### [待办事项]
[1] 把AlexNet文章中从“4.局部响应归一化(Local Response Normalization)”开始、一直到“方式结合多个不同的训练模型。”为止的部分一字不差地再写一遍。
[2] 从AlexNet文章现有的最后一句之后接着往下写。
---- 给定文本
美文网首页
AlexNet文章复现

AlexNet文章复现

作者: DLabc | 来源:发表于2018-05-08 21:01 被阅读0次

    AlexNet_v1:ImageNet Classification with Deep Convolutional Neural Networks

    AlexNet在2012年的ILVSRC上获得了第一名。相比第二名,它的准确率提高了超过了10%。
    AlexNet的创新点
    1.数据增强。

    对图像进行了随机裁剪,水平翻转。数据增强使得数据增加了(256-224)x(256-224)x2=2048倍。并且改变图片的RGB通道的强度。

    2.ReLU激活函数

    激活函数采用了ReLU,这样就不会出现tanh和sigmoid两端的饱和现象。能够缓梯度反向传播过程中的梯度消失问题。

    3.重叠池化

    将正常池化(2x2 stride 2)改为重叠池化(3x3 stride 2)可以将top-1和top-5提高0.4%和0.3%

    4.局部响应归一化(Local Response Normalization)

    LRN有助于泛化,但是LRN的效果其实是有争议的。

    LRN其实是和BatchNorm有点像。

    LRN思想主要来自于生物学的“侧抑制”

    5.Dropout

    在fc中应用dropout可以防止过拟合,它以一种很高效地方式结合多个不同的训练模型。

    6.GPU实现

    AlexNet的GPU实现,大大加快了模型的训练。

    下图是AlexNet的架构图:


    AlexNet架构图

    AlexNet一共8层,5个conv层,3个fc层。
--------
---- 相关信息
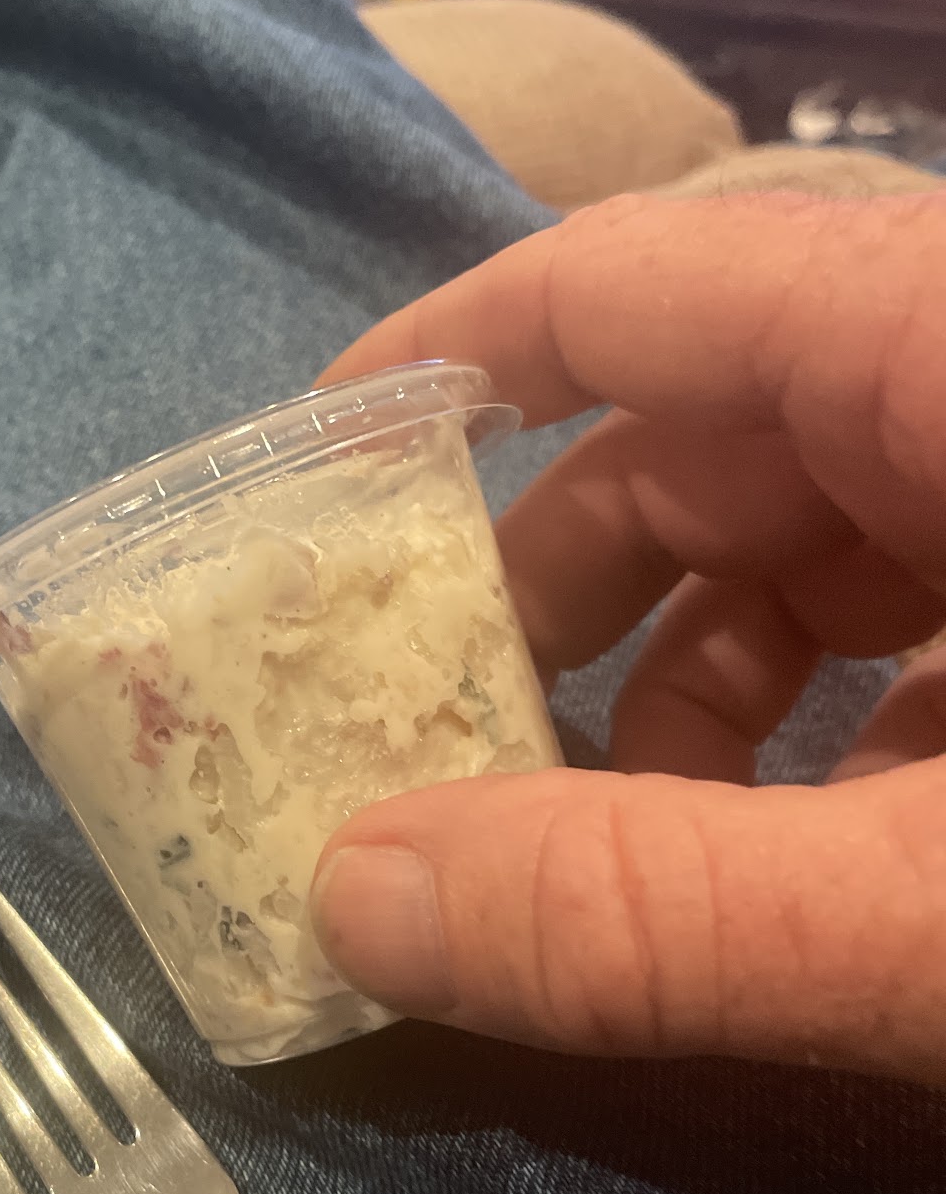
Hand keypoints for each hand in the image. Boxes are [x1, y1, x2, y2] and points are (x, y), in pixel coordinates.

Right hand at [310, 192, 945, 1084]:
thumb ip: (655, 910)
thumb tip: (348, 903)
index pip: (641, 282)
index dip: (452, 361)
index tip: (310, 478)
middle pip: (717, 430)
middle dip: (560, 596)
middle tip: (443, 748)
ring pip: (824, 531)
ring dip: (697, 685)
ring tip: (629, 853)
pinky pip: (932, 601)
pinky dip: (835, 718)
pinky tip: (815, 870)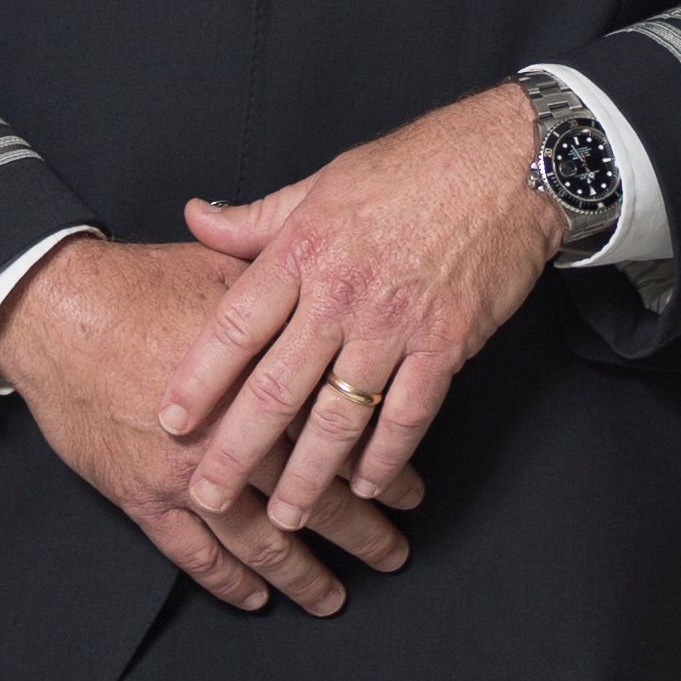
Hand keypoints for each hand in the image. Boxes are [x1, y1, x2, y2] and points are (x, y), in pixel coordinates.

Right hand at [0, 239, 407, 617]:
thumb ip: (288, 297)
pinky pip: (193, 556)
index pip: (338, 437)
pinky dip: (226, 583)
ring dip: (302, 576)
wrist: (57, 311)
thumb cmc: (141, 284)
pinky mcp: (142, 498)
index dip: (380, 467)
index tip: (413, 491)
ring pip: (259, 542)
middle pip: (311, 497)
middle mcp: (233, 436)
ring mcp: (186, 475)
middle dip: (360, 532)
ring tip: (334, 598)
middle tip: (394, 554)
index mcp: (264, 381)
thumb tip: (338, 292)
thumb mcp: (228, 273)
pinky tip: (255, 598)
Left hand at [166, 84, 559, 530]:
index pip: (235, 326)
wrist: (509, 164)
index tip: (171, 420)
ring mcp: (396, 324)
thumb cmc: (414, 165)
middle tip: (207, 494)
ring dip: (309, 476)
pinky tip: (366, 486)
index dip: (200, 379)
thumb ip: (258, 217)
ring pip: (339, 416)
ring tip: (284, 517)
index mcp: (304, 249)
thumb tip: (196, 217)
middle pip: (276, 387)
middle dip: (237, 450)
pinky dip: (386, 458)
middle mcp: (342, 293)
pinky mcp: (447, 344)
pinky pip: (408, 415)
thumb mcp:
--------
### [答案部分]
[1]
4.局部响应归一化(Local Response Normalization)

    LRN有助于泛化,但是LRN的效果其实是有争议的。

    LRN其实是和BatchNorm有点像。

    LRN思想主要来自于生物学的“侧抑制”

    5.Dropout

    在fc中应用dropout可以防止过拟合,它以一种很高效地方式结合多个不同的训练模型。

[2]
    以下是TF+Keras混合编写的AlexNet:

    import tensorflow as tf
    keras = tf.keras
    from tensorflow.python.keras.layers import Conv2D,MaxPool2D,Dropout,Flatten,Dense
    
    
    def inference(inputs,
                  num_classes=1000,
                  is_training=True,
                  dropout_keep_prob=0.5):
      '''
      Inference
      
      inputs: a tensor of images
      num_classes: the num of category.
      is_training: set ture when it used for training
      dropout_keep_prob: the rate of dropout during training
      '''
      
      x = inputs
      # conv1
      x = Conv2D(96, [11,11], 4, activation='relu', name='conv1')(x)
      # lrn1
      x = tf.nn.local_response_normalization(x, name='lrn1')
      # pool1
      x = MaxPool2D([3,3], 2, name='pool1')(x)
      # conv2
      x = Conv2D(256, [5,5], activation='relu', padding='same', name='conv2')(x)
      # lrn2
      x = tf.nn.local_response_normalization(x, name='lrn2')
      # pool2
      x = MaxPool2D([3,3], 2, name='pool2')(x)
      # conv3
      x = Conv2D(384, [3,3], activation='relu', padding='same', name='conv3')(x)
      # conv4
      x = Conv2D(384, [3,3], activation='relu', padding='same', name='conv4')(x)
      # conv5
      x = Conv2D(256, [3,3], activation='relu', padding='same', name='conv5')(x)
      # pool5
      x = MaxPool2D([3,3], 2, name='pool5')(x)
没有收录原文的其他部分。